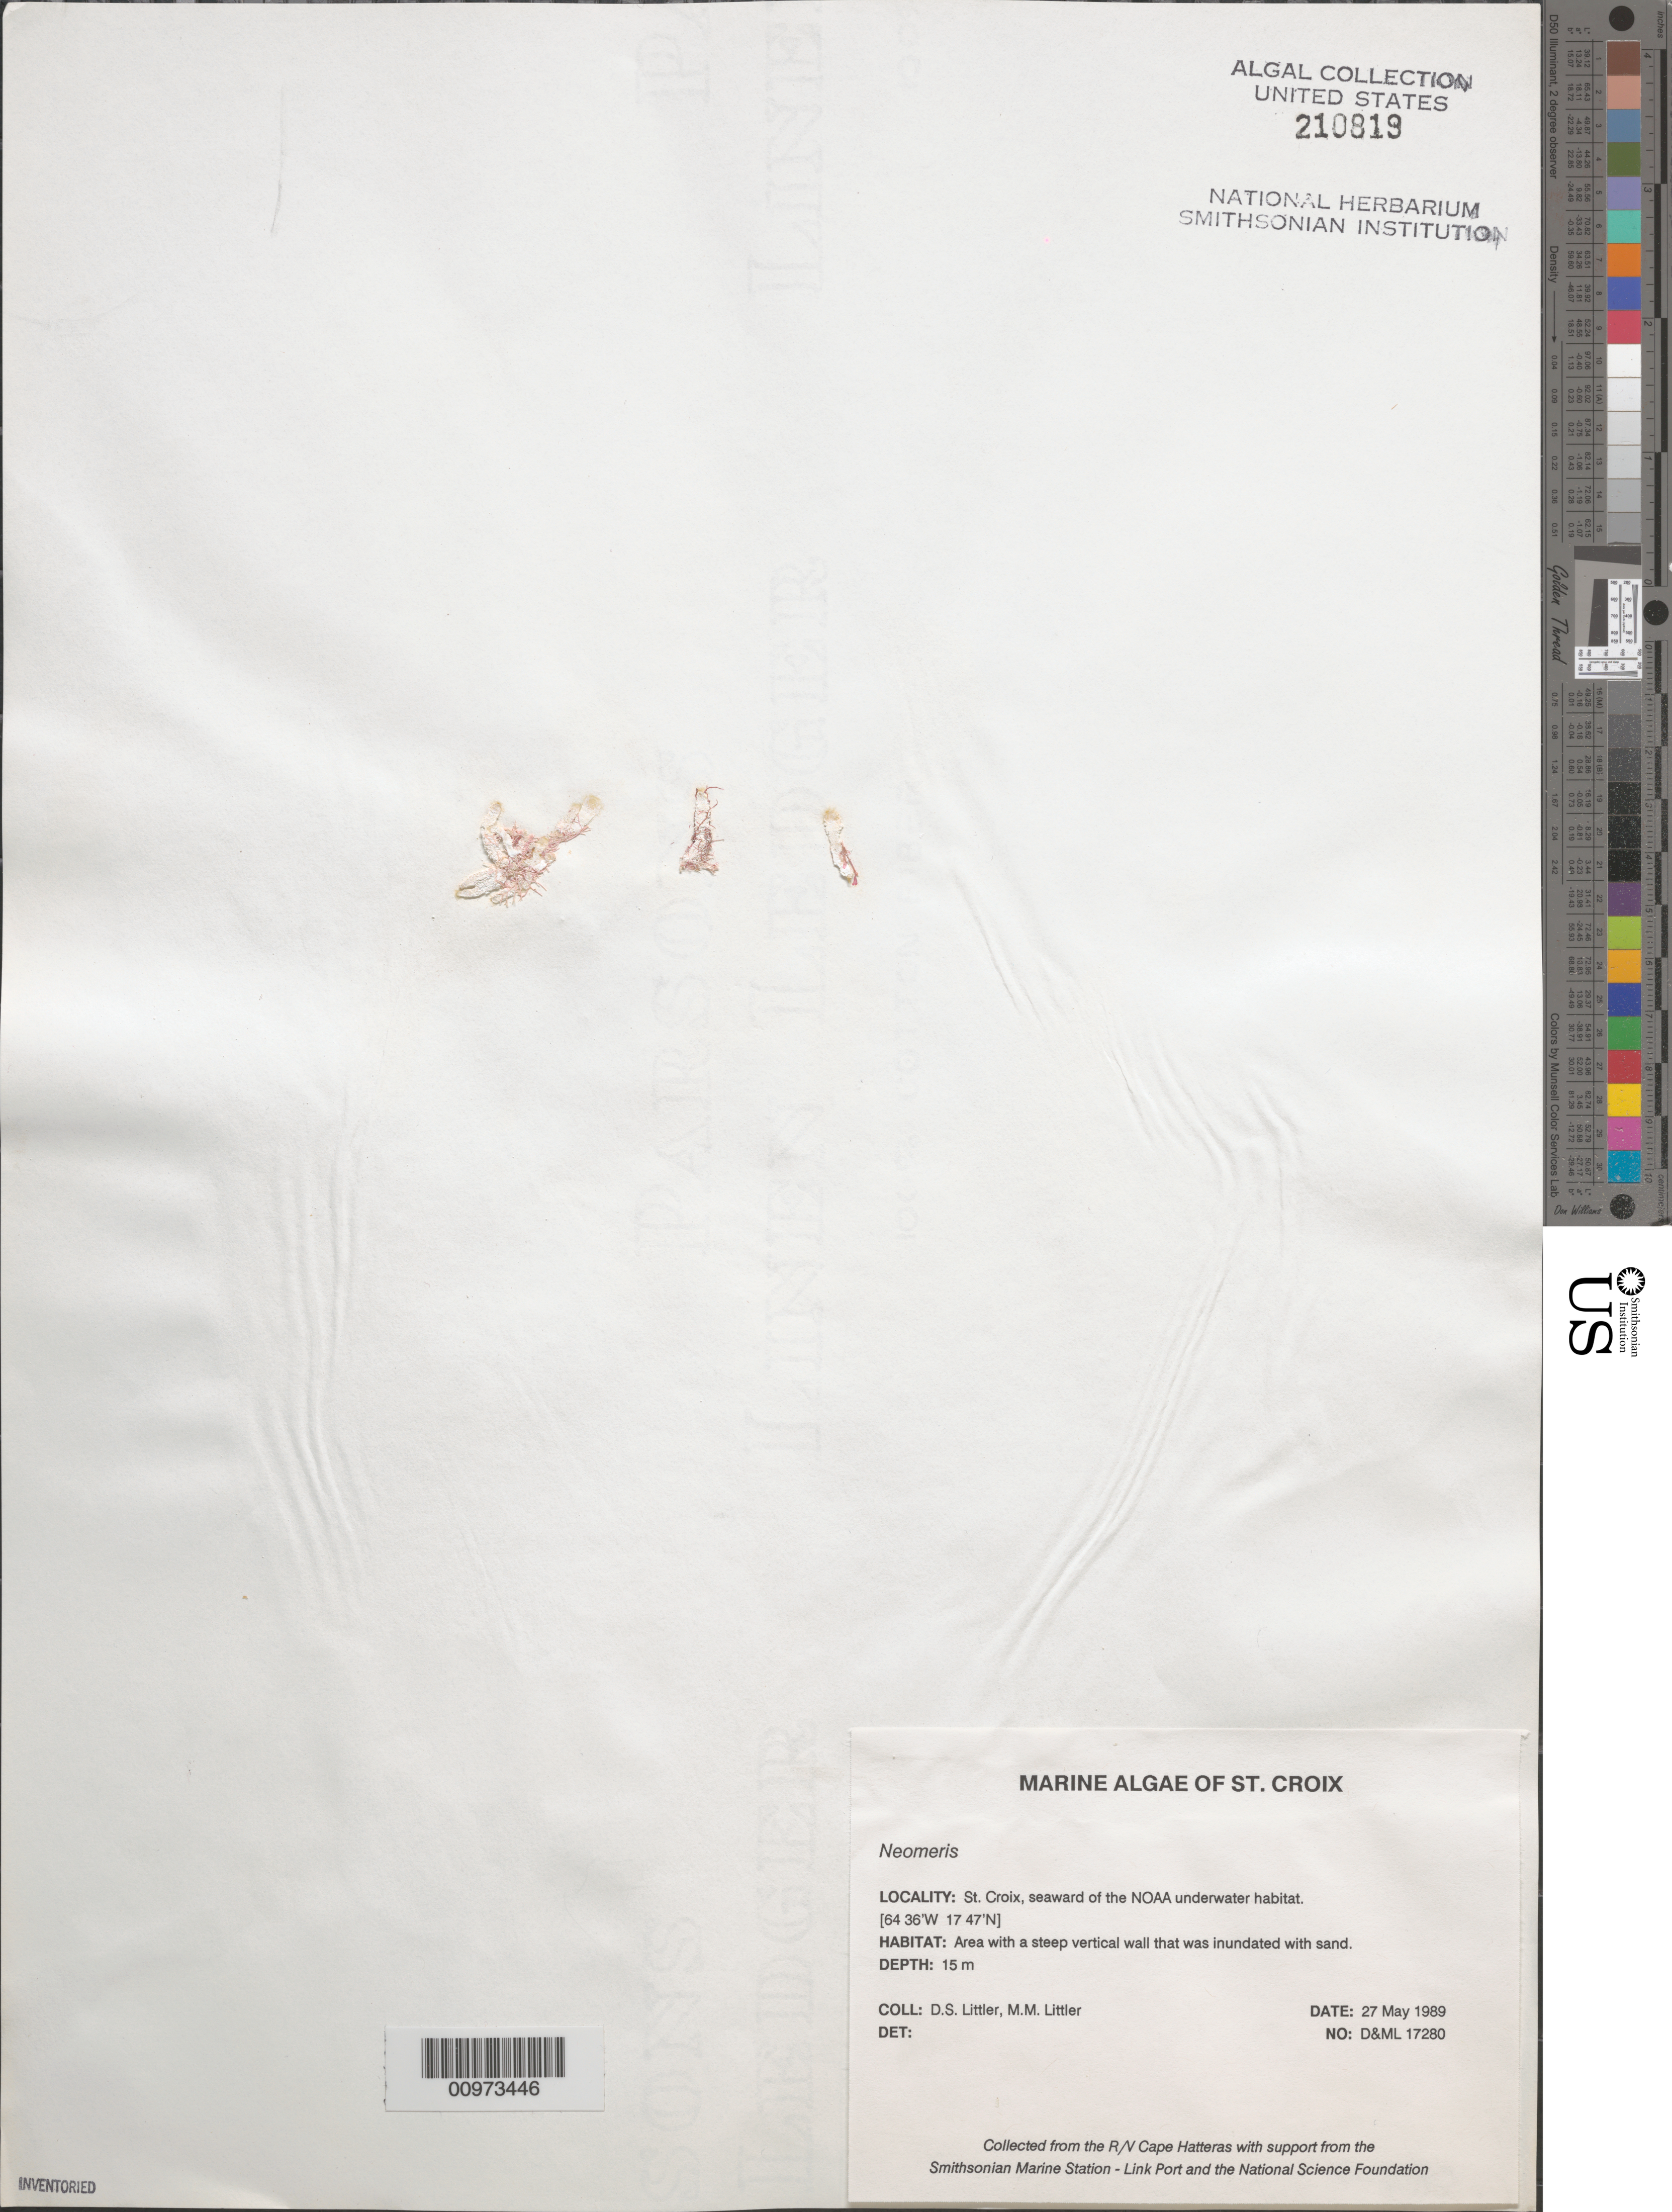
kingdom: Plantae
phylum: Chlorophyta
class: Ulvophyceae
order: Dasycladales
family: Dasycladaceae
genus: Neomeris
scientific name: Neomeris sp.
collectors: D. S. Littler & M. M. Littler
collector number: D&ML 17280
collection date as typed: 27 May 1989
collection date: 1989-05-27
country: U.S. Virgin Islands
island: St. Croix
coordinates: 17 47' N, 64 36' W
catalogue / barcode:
*****
Task brief | Copy every line of the records above word for word, leaving out the pictures.

Reply to the exercise |
kingdom: Plantae
phylum: Chlorophyta
class: Ulvophyceae
order: Dasycladales
family: Dasycladaceae
genus: Neomeris
scientific name: Neomeris sp.
collectors: D. S. Littler & M. M. Littler
collector number: D&ML 17280
collection date as typed: 27 May 1989
collection date: 1989-05-27
country: U.S. Virgin Islands
island: St. Croix
coordinates: 17 47' N, 64 36' W
catalogue / barcode:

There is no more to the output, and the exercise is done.